Operating systems were designed to keep processes separate and invisible to each other. Philosophically, this was, and remains, one of the goals of operating systems: Allowing multiple processes to share the same system, without knowing that they are sharing. And, perhaps more importantly, keeping processes seaprate and hidden from each other ensures that one process can not accidentally or maliciously damage another. Unfortunately, climbing over the protective walls to allow processes to communicate is, for reasons that we discussed in operating systems, not cheap.

Eventually, a new abstraction was born, the thread, and abstraction for a thread of control or one process within a task that might contain one or more separate processes. Much like "process" means much the smae thing in a human context as it does in the domain of operating systems, the meaning of "task" is clear to even the uninitiated observer. A task is nothing more than a unit of user work -- whether it is a single process or multiple processes.

Modern operating systems implement protection around tasks, but allow the threads within a task to share the same resources and enjoy the reduced cost of interaction -- even if it means a greater risk of damage to one thread by another.

For the curious, threads were originally born as an abstraction for concurrency within the operating system kernel, and then mimiced at the user level using libraries. Only relatively recently have operating systems implemented the task abstraction and provided kernel-level support for user-level tasks composed of multiple threads of control.

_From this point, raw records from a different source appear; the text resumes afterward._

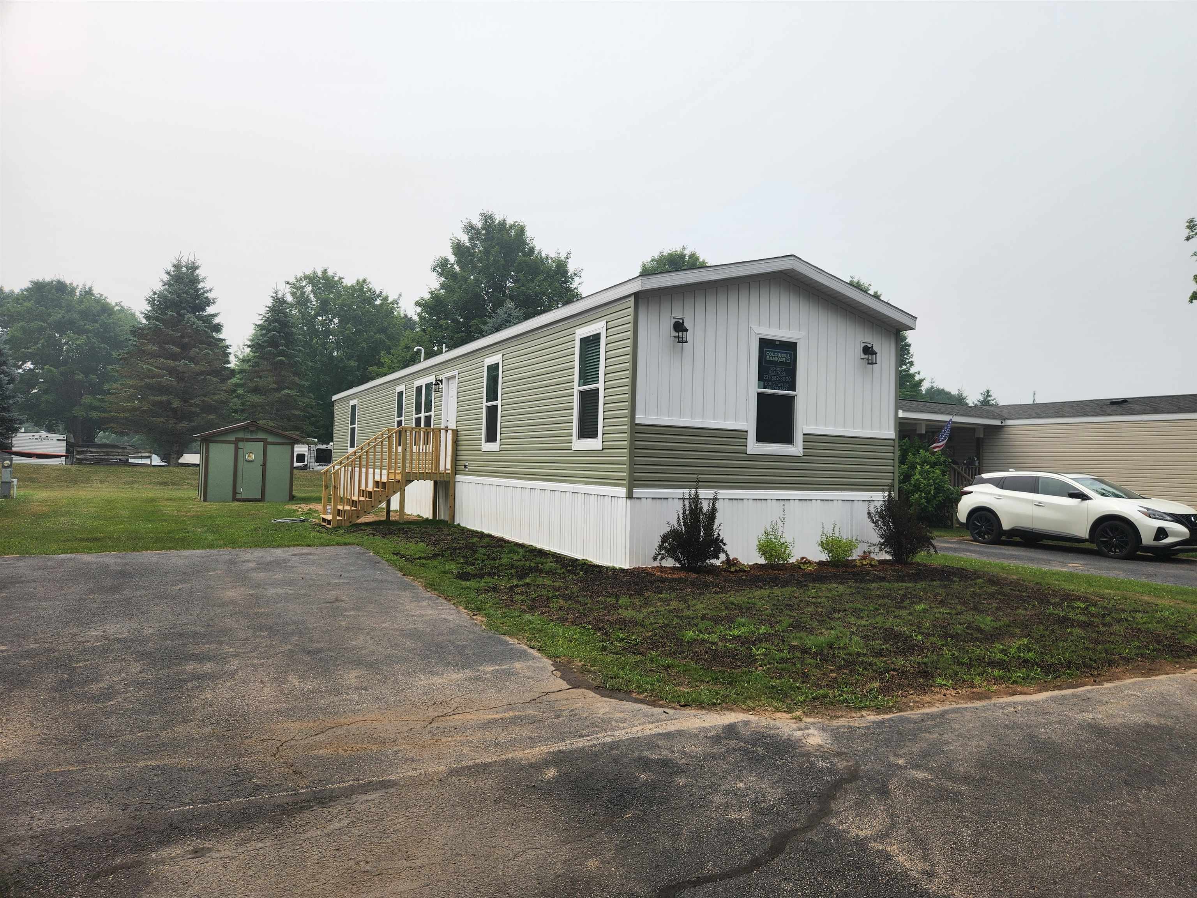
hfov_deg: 73.9
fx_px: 795
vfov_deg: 58.9
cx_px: 598
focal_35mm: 23
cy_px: 449
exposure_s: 1/1915
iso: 20
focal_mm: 5.4
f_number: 1.8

I'm going to tell a slightly different story in the context of this class, Distributed Systems. For our purposes, let's not worry about precisely defining threads and processes. Instead, let's instead discuss tasks.

Today, I am going to tell you that a task is the environment in which a thread executes. What do I mean by this? A task is the collection of resources required to perform work on behalf of a user. It consists of everything that is actually required by the logic, all of the resources. For example, a task is composed of open files, open network sockets, memory objects, and registers.

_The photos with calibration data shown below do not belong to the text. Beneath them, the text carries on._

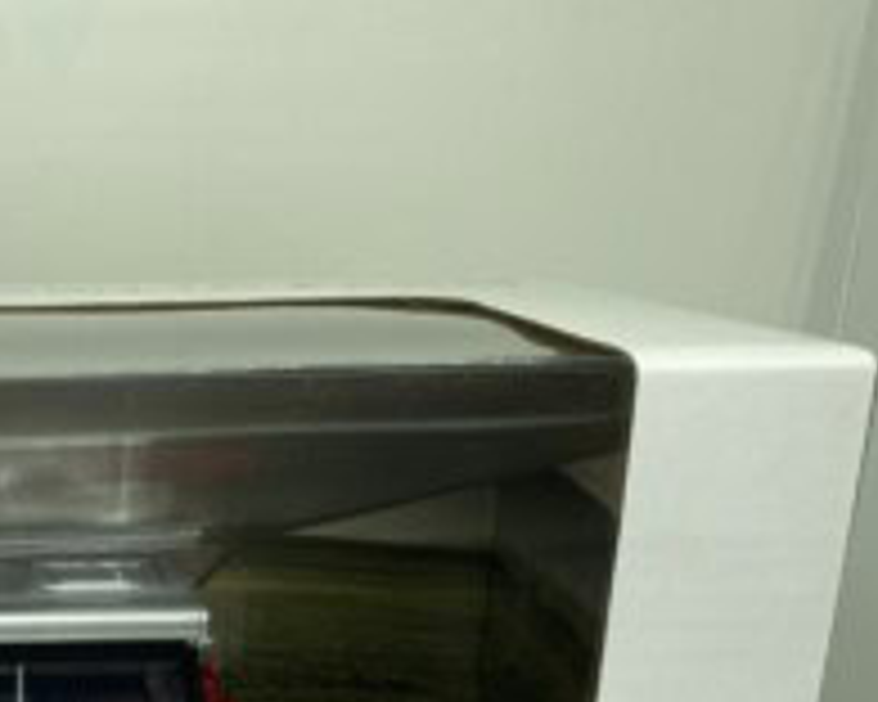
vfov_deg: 21.8
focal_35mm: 65
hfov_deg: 27.0
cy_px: 839
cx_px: -68
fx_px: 1689
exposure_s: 1/122
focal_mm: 4.2
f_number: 1.8
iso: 50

A thread is the logic behind the user's work and is influenced by and manipulates the resources within the task. So, a task might contain a single thread of control, or many threads of control. We'll call tasks composed of a single thread of control processes.

Processor Allocation and Process Migration in Distributed Systems

Our discssion is going to involve picking a processor to run a process and moving that process from one processor to another when appropriate. Processor allocation involves deciding which processor should be assigned to a newly created process, and as a consequence, which system should initially host the process.

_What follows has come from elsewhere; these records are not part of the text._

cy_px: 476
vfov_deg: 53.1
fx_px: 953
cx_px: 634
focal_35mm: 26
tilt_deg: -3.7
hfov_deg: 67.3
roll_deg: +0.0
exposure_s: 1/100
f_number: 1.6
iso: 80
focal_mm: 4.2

In our discussion of process migration, we will discuss the costs of associated with moving a process, how to decide that a process should be migrated, how to select a new host for a process, and how to make the resources originally located at one host available at another host.

Although these algorithms will be discussed in the context of processes, task with only one thread, they apply almost unaltered to tasks containing multiple threads. The reason for this is that the interaction of the multiple threads with each other and the environment almost certainly implies that the entire task, including all of its threads, should be migrated whole -- just like a single-thread process. Unlike multiprocessor computers, it only very rarely makes sense to dispatch different threads to different processors, or to migrate some threads but not others. In distributed systems, the cost of sharing resources on different hosts is usually far too high to allow for this level of independence.